カインクムとしたら、そんなものなのかと、ただ、ぼーっと、その様子を眺めていた。
「どうだ。 殿下の様子からしたら、あれは、他の貴族や商人達から、2人は、私が先に目をつけた。 だから、抜け駆けをするなら、私を敵に回すことになると、暗にアピールしているんだぜ」
ジュエルイアンの解説を聞いて、カインクムは、表情が真剣なものになった。
(それでも、構わないのか。 いずれにせよ、フィルランカが、どう考えるかだ。 イスカミューレン商会に入れるなら、……。 それに、リズディア様に、あれだけ、気に入られているなら、悪いようにされることはないだろう。 だったら、卒業後は、イスカミューレン商会にお世話になってもいいのかもしれないな)
カインクムは、フィルランカの周りに居る、モカリナとイルーミクを見た。
そして、娘のエルメアーナを見る。
(そうだな。 エルメアーナの将来となったら、フィルランカと2人で、俺の店を継いで、生きるというのも手だが、大手のイスカミューレンの傘下で、フィルランカとエルメアーナが、世話になることだって、良い方法だな)

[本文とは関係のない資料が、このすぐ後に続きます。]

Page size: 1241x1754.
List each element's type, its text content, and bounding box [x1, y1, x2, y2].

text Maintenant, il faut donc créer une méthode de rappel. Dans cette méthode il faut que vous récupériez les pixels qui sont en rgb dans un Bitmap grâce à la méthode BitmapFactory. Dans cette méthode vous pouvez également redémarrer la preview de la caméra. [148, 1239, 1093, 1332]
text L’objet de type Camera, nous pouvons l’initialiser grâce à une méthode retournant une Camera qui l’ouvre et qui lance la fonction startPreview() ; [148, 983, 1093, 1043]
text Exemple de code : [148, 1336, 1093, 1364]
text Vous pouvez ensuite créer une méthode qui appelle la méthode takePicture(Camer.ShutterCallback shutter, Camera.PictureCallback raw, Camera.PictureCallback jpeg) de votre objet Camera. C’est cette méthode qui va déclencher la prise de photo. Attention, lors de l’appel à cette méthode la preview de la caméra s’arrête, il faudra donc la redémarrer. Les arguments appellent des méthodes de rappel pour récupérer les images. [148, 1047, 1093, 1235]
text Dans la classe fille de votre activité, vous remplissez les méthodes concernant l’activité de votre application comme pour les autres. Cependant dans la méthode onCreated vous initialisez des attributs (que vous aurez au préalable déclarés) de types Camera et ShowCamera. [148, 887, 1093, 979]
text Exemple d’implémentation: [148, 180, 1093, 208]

カインクムは、黄昏たような表情で、2人の娘の将来について考えつつ、その様子を見ていた。
そんなカインクムに、ジュエルイアンは、意地悪そうな表情をして、チラリと視線を向けた。
「それに、フィルランカは、18歳になるんじゃないのか? お前との約束の期限は、2年後じゃないのか?」
そのジュエルイアンの言葉に、カインクムは、ギクリとした。
(あっ! やっぱり、こいつに、その話はするんじゃなかった)
カインクムは、後悔するような表情をした。
「フィルランカを、引き取るときの約束は、どうするんだ? お前は、10年後に今と同じ気持ちだったら、嫁に貰うと約束しているんだろ」
カインクムは、顔を少し赤くした。
「その約束を、フィルランカは、解消してほしいと言ってきたのか?」
カインクムは、その言葉が、心に刺さったようだ。
「高等学校時代なら、学校で、気になる男子だってできるはずだ。 だが、ヒュェルリーンの話だと、フィルランカに、そんな浮ついた話は、一切無かったと聞いている。 案外、フィルランカは、10歳の時の約束を、今でも大事にしているんじゃないのか?」
カインクムは、黙ったまま、ジュエルイアンの話を聞いていた。
「まっ、その話は、お前とフィルランカの問題だ。 俺は、なんも関与はしない。 ただ、殿下の様子を見ていると、フィルランカに虫が付く可能性は、限りなく低いだろうな」
ジュエルイアンは、フィルランカ達の周りを、遠巻きに見ている男女学生と、その親達と思われる人達を見た。
それは、リズディア達の輪の中には、入れそうも無いと、表情に出ているようだった。